**Given information**
[Start of Attachment]

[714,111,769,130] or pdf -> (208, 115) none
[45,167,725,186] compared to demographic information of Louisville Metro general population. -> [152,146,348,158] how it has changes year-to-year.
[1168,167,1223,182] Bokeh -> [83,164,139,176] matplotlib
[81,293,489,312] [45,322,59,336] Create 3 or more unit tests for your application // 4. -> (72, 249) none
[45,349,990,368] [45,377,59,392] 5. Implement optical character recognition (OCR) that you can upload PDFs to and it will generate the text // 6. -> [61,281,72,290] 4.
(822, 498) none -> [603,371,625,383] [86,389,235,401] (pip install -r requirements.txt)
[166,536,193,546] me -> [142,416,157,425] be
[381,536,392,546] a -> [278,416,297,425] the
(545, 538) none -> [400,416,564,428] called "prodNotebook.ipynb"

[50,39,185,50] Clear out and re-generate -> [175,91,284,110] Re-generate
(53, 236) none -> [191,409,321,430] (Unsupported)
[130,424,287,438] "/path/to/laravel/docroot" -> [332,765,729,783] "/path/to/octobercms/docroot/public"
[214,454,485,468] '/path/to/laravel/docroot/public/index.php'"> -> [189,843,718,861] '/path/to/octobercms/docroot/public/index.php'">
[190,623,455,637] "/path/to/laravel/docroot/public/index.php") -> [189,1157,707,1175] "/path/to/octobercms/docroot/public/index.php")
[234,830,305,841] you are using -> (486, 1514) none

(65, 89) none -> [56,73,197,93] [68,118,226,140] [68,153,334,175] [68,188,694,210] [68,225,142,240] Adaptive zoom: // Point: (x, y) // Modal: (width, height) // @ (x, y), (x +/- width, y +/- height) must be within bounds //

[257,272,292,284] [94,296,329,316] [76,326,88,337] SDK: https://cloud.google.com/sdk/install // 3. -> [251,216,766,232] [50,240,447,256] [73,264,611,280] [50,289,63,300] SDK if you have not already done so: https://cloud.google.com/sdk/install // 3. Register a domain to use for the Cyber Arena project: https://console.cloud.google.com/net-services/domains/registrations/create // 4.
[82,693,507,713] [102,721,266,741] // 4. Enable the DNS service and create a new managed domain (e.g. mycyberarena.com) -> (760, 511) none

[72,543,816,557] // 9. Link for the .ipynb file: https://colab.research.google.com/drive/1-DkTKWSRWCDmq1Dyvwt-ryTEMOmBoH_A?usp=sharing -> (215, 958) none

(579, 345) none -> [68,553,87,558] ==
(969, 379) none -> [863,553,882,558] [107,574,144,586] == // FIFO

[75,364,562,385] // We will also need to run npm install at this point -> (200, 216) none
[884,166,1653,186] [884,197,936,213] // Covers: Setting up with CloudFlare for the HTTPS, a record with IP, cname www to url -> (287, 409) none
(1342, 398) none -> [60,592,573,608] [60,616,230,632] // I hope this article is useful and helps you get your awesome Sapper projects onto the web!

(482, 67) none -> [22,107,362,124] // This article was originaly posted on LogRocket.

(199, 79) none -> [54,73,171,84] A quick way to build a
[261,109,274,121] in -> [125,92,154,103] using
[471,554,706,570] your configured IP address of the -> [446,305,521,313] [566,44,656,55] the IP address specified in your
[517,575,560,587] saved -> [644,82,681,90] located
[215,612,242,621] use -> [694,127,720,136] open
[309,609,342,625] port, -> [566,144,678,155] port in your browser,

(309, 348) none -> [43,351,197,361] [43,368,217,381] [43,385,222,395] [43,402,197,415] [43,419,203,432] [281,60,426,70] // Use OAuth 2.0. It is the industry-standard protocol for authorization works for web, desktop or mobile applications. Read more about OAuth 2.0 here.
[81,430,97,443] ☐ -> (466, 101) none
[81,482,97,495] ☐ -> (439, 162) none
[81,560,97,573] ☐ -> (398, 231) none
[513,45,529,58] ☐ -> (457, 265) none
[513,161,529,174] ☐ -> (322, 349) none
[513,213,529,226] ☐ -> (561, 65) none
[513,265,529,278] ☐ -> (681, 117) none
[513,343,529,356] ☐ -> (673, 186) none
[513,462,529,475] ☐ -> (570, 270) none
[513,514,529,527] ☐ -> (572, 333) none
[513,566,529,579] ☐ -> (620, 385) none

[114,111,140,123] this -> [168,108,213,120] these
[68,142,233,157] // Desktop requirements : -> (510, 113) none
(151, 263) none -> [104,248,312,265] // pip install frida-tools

[End of Attachment]

**Work required**
Print again the lines of the entries above that fall between the line holding "[234,830,305,841] you are" and the line holding "(65, 89) none", inclusive, exactly as they stand.

**Solution**
[234,830,305,841] you are using -> (486, 1514) none

(65, 89) none -> [56,73,197,93] [68,118,226,140] [68,153,334,175] [68,188,694,210] [68,225,142,240] Adaptive zoom: // Point: (x, y) // Modal: (width, height) // @ (x, y), (x +/- width, y +/- height) must be within bounds //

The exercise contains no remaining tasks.